1. Dieterich D, Soriano V, Nelson M et al. STARTVerso 4: High Rates of Early Virologic Response in HCV Genotype 1/HIV-coinfected Patients Treated with Faldaprevir plus PegIFN and RBV. CROI 2013
2. Acharya V and Atta M. HIV and Hepatitis C Coinfection: Hard on Kidneys. Nephrology Times 2010; 3 (9): 13-14.
3. Rodriguez-Torres M. Focus on drug interactions: the challenge of treating hepatitis C virus infection with direct acting antiviral drugs in the HIV-positive patient. Curr Opin Infect Dis. 2013 Feb;26(1):50-7.
4. Sabo JP, Kort J, Haschke M. et al. Pharmacokinetic Interactions of Darunavir/Ritonavir, Efavirenz and Tenofovir with the HCV Protease Inhibitor Faldaprevir in Healthy Volunteers. CROI 2013
5. World Health Organisation. WHO factsheet 164: Hepatitis C. 2012. [Last accessed on 26/02/13]
6. Soriano, Vincent et al. New Therapies for Hepatitis C Virus Infection. Clinical Infectious Disease, February 2009; 48: 313-320
7. Fleming CA, Craven DE, Thornton D et al. Hepatitis C virus and human immunodeficiency virus coinfection in an urban population: low eligibility for interferon treatment. Clin Infect Dis. 2003 Jan 1;36(1):97-100.

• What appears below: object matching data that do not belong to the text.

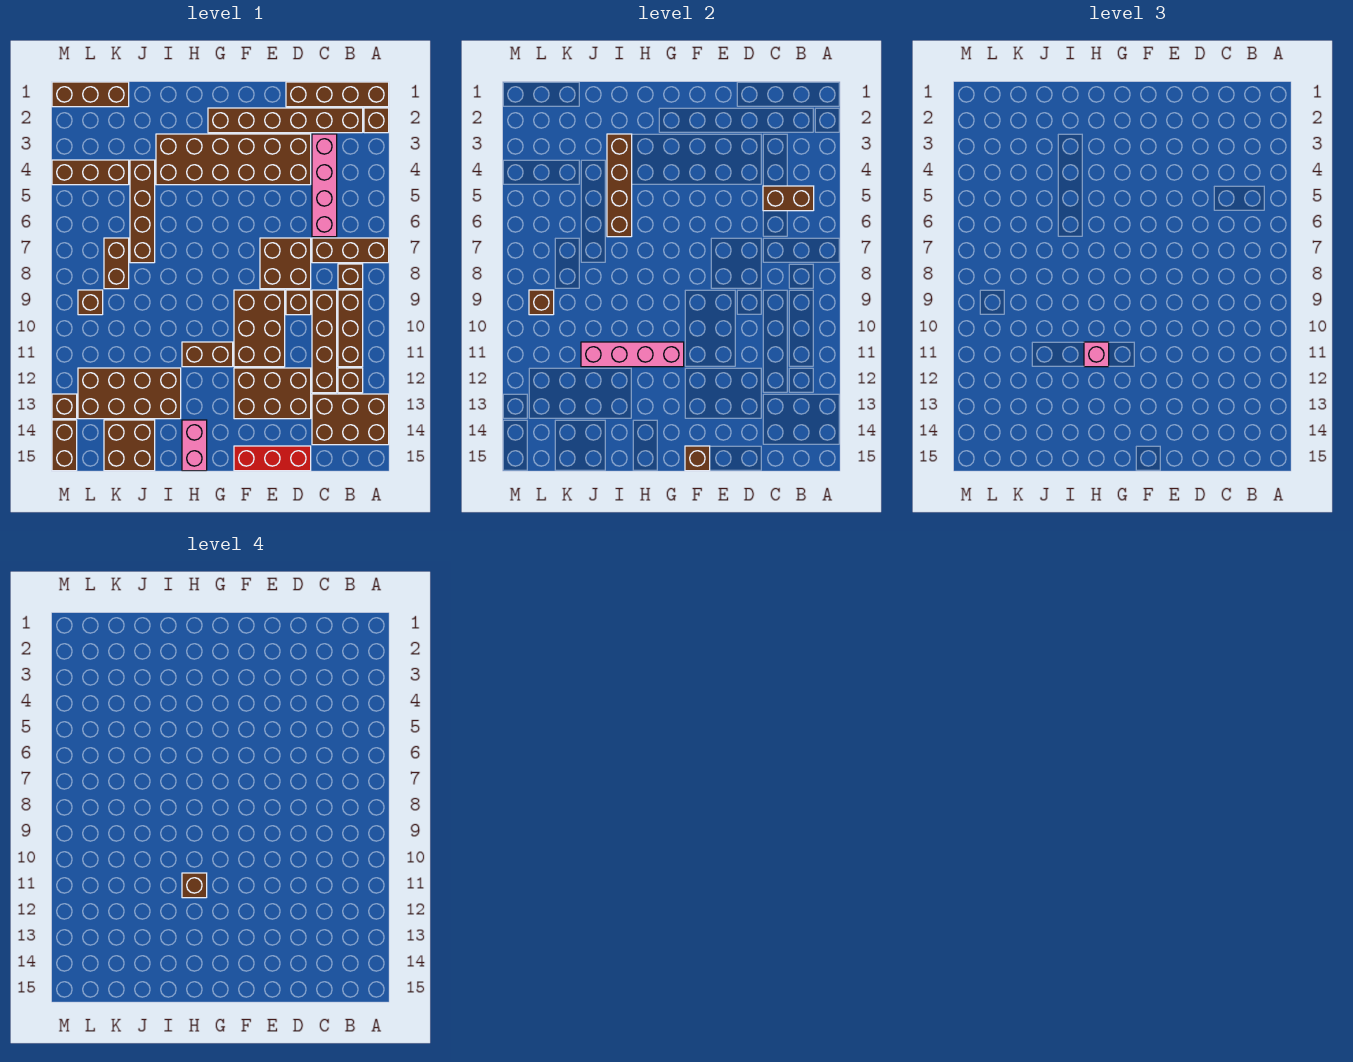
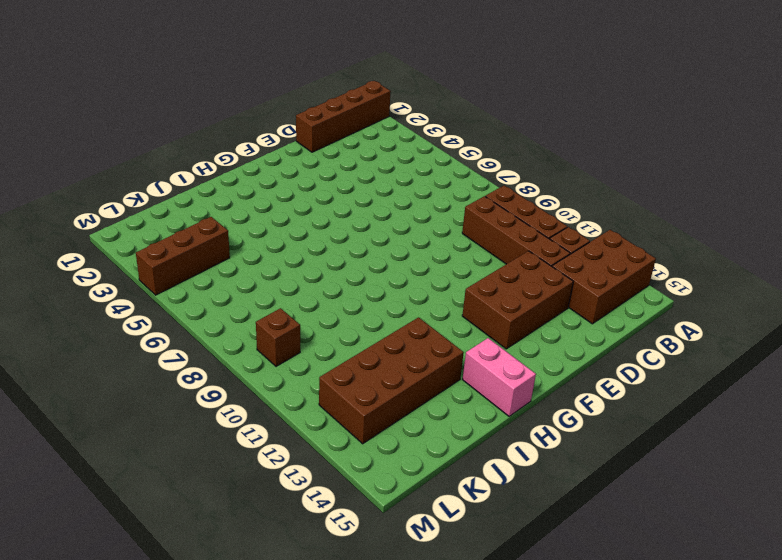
none -> brown 1x1 brick [364,108,389,133]
none -> brown 1x3 brick [312,238,389,263]
none -> brown 1x6 brick [208,108,363,133]
none -> brown 1x1 brick [338,264,363,289]

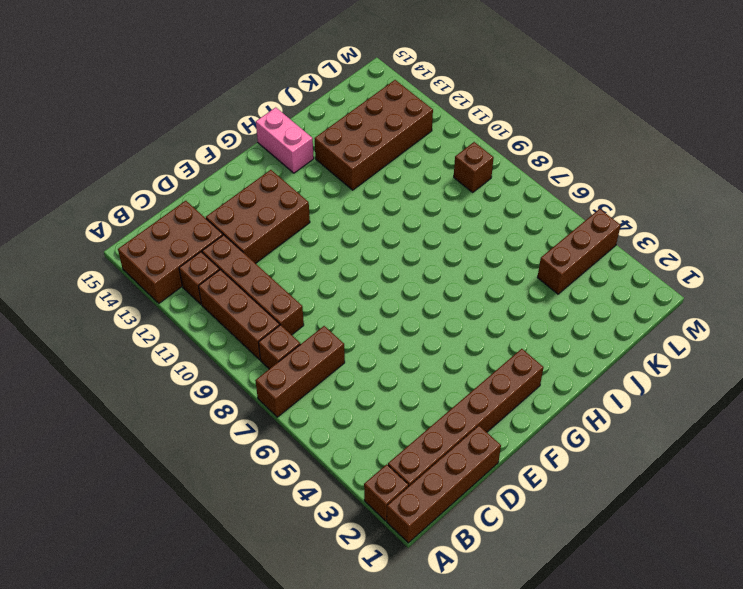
none -> pink 1x4 brick [312,134,337,237]
none -> brown 2x6 brick [156,134,311,185]
none -> brown 2x2 brick [260,238,311,289]
none -> brown 1x1 brick [286,290,311,315]

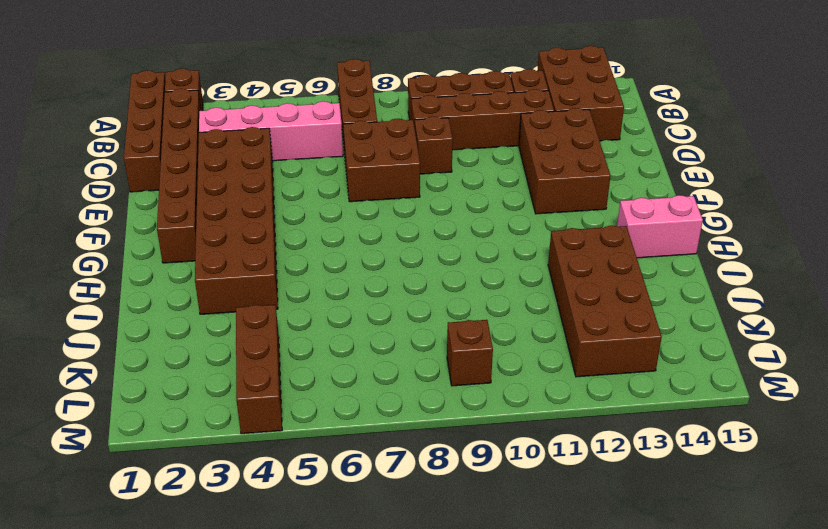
none -> brown 1x1 brick [338,264,363,289]
none -> red 1x3 brick [234,446,311,471]
none -> brown 2x3 brick [234,290,285,367]
none -> brown 1x2 brick [182,342,233,367]

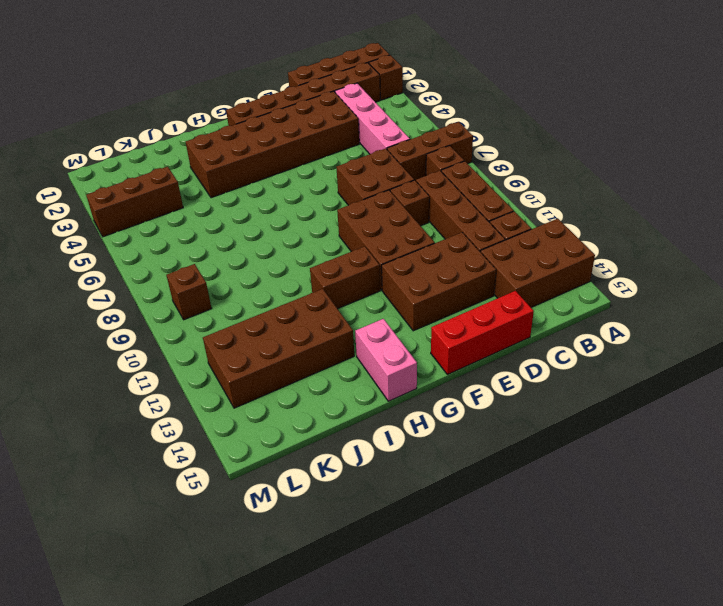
none -> brown 1x4 brick [130,160,155,263]
none -> brown 2x2 brick [104,420,155,471]
none -> brown 1x3 brick [52,82,129,107]
none -> brown 1x2 brick [104,238,129,289]

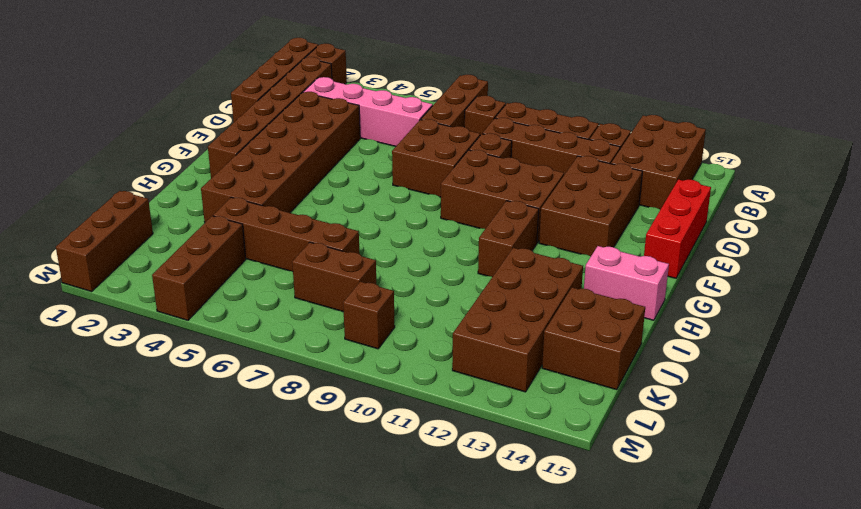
none -> brown 1x1 brick [52,394,77,419]
none -> brown 1x2 brick [52,420,77,471]
none -> brown 1x2 brick [763,186,814,211]
none -> brown 1x1 brick [685,446,710,471]

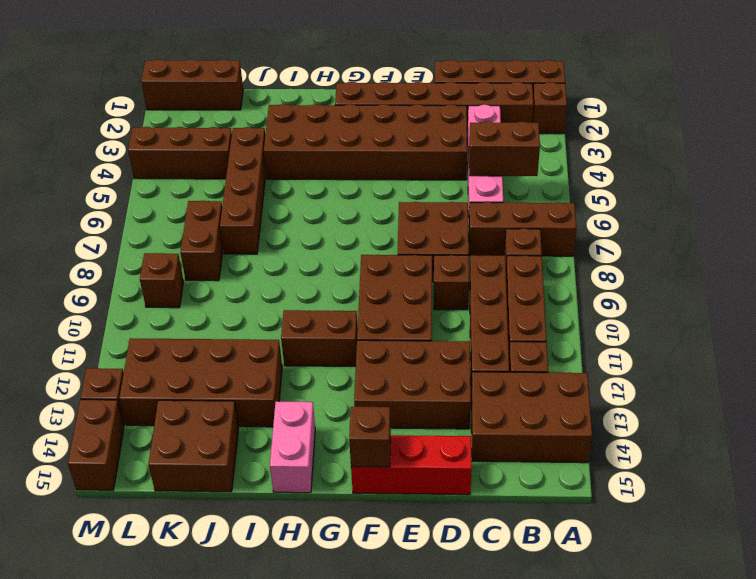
none -> pink 1x4 brick [581,342,684,367]
none -> brown 1x4 brick [607,134,632,237]
none -> brown 1x1 brick [529,290,554,315]
none -> pink 1x1 brick [1084,342,1109,367]

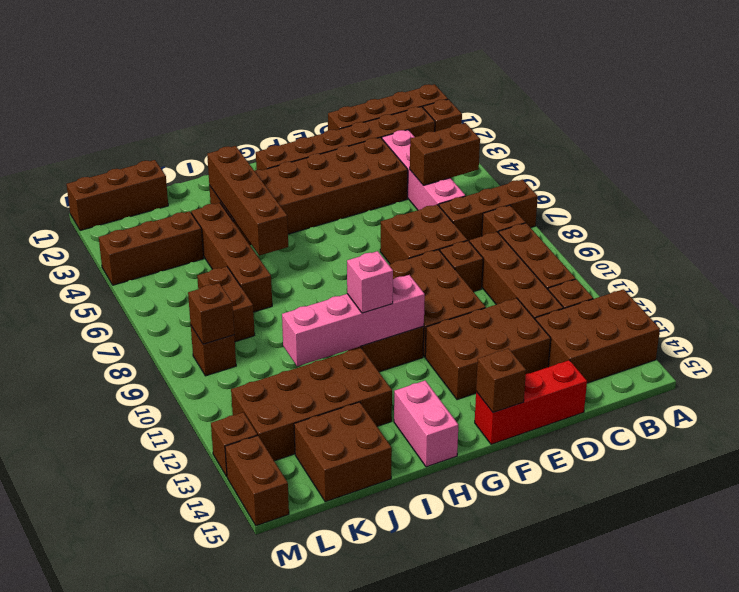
none -> brown 1x1 brick [182,873,207,898]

8. Salmon-Ceron D, Cohen J, Winnock M et al. Engaging HIV-HCV co-infected patients in HCV treatment: the roles played by the prescribing physician and patients’ beliefs (ANRS CO13 HEPAVIH cohort, France). BMC Health Serv Res. 2012 Mar 12;12:59.
9. Niederau C, Huppe D, Zehntar E et al. Chronic hepatitis C: treat or wait? Medical decision making in clinical practice. World J Gastroenterol. 2012 Mar 28;18(12):1339-47.